政策転換の評価

12月7日の日経新聞経済教室「原発政策の行方」、橘川武郎・国際大学副学長の「現政権、「政策転換」には値せず」から。

8月のGX実行会議での岸田文雄首相と西村康稔経済産業相の原子力に関する発言を巡り、一部メディアが「原子力政策を転換した」と大きく報じた。。岸田政権が原子力政策の遅滞解消に向け年末までに政治決断が求められる項目として挙げたのは、(1)次世代革新炉の開発・建設(2)運転期間延長を含む既設原子力発電所の最大限活用――の2点だ。
特に注目されたのは(1)だ。「原発のリプレース(建て替え)・新増設はしない」という従来方針を転換し、次世代革新炉の建設に踏み込んだと評価された。
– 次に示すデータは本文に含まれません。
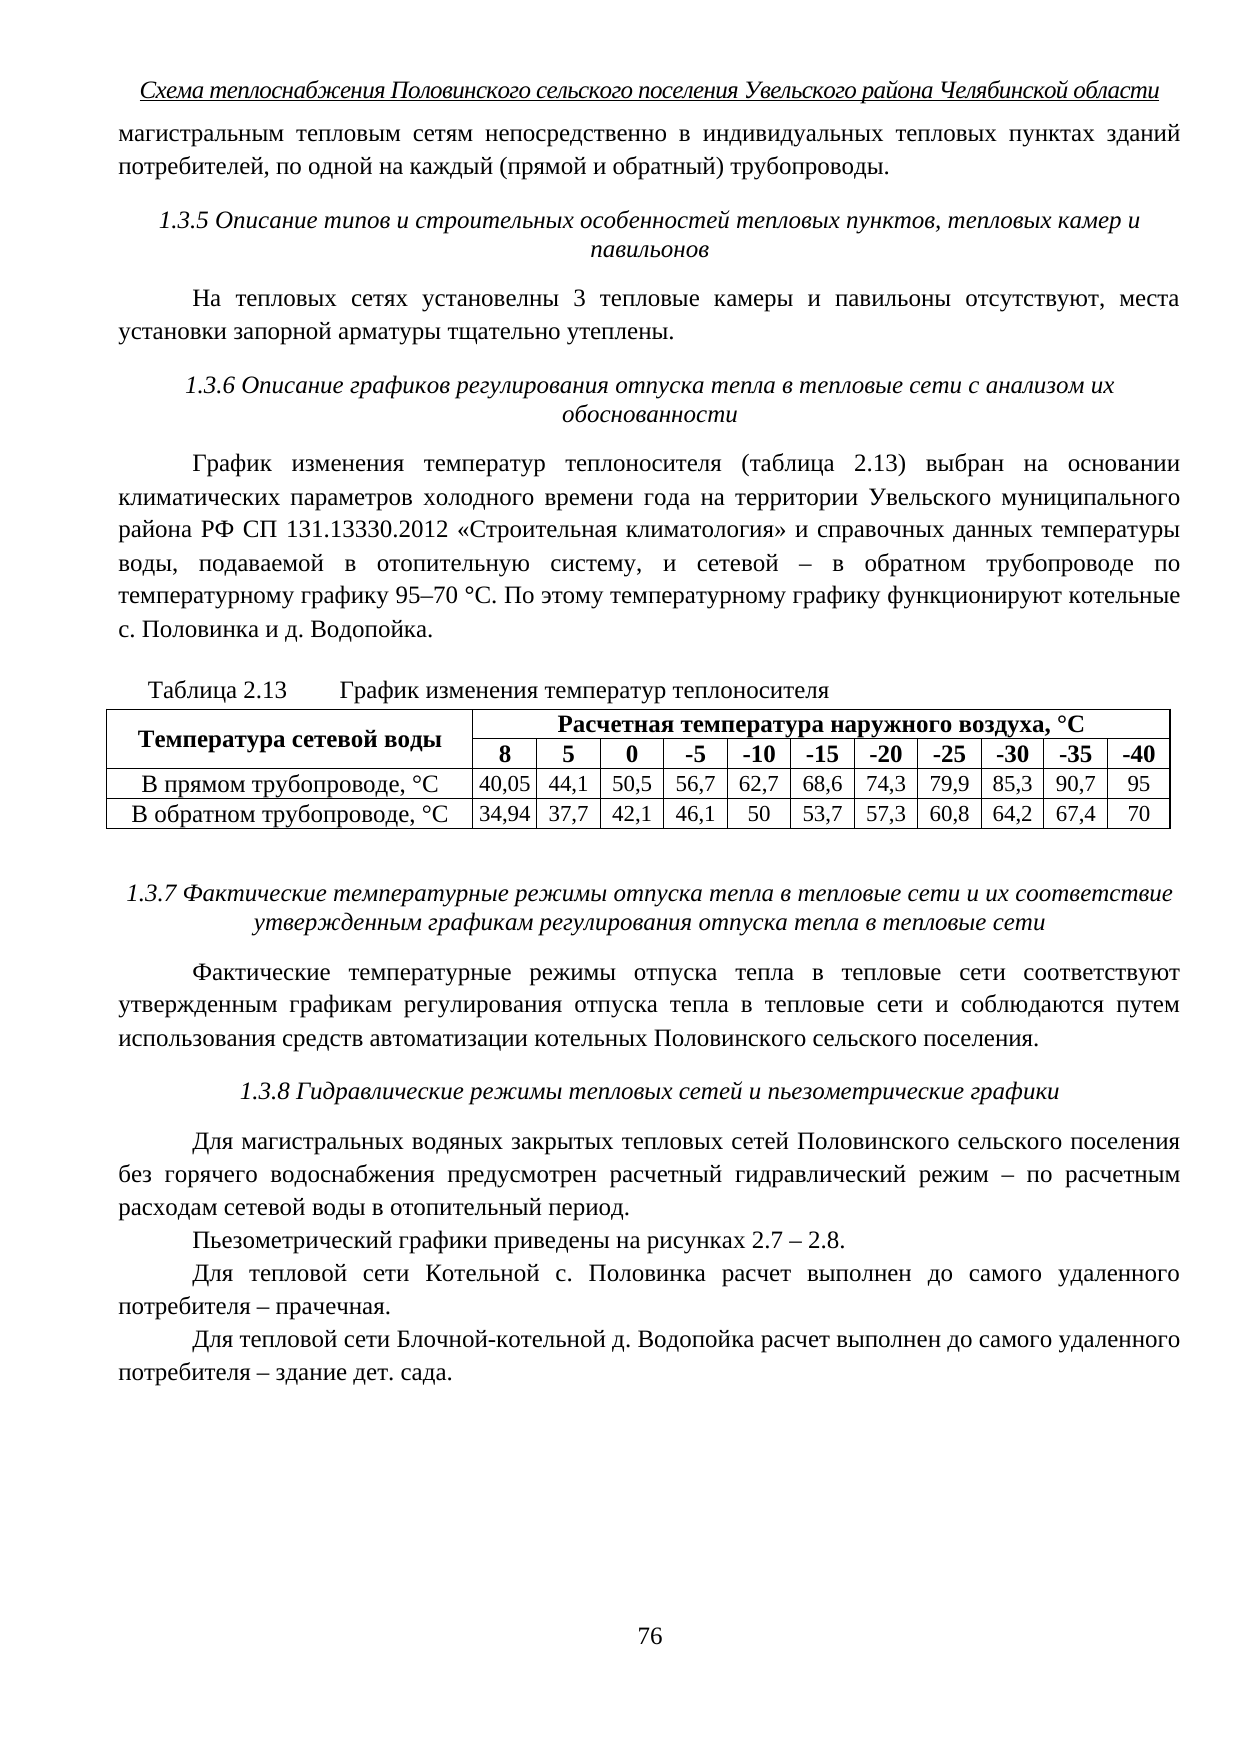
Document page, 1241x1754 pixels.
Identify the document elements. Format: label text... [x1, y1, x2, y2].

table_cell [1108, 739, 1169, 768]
text Пьезометрический графики приведены на рисунках 2.7 – 2.8. [118, 1225, 1181, 1254]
本当にそうなのか。結論から言えば、政策転換と判断するのは時期尚早だと考える。そう考える根拠としては、第1に誰(どの事業者)が、どこ(どの立地)で、何(どの炉型の革新炉)を建設するのかについて全く言及がない、第2に肝心の電気事業者の反応が冷ややかで、国内での次世代革新炉の建設について具体的な動きを示していない。
これまで政府がエネルギー政策を本気で転換した時には、それに先行して政策転換につながる電気事業者の具体的な動きがあった。
例えば2020年10月に菅義偉首相(当時)が50年までにカーボンニュートラル(温暖化ガス排出実質ゼロ)をめざすと宣言した時は・・・
だが今回は様相が違う。次世代革新炉の建設といっても、それと共鳴する電気事業者の具体的な動きはない。三菱重工業が発表した次世代加圧水型軽水炉「SRZ-1200」の開発プロジェクトに関西電力など電力4社が協力することになったが、これはあくまで「開発」をめざすものであり「建設」までは視野に入れていない。実際に建設となれば中心的な当事者になるはずの関電の森望社長は最近のインタビューでも、既設の7基体制を将来にわたり維持すると述べるにとどまっている。
「誰が、どこで、何を」という具体的な言及がないのは、こうした事情を反映したものとみられる。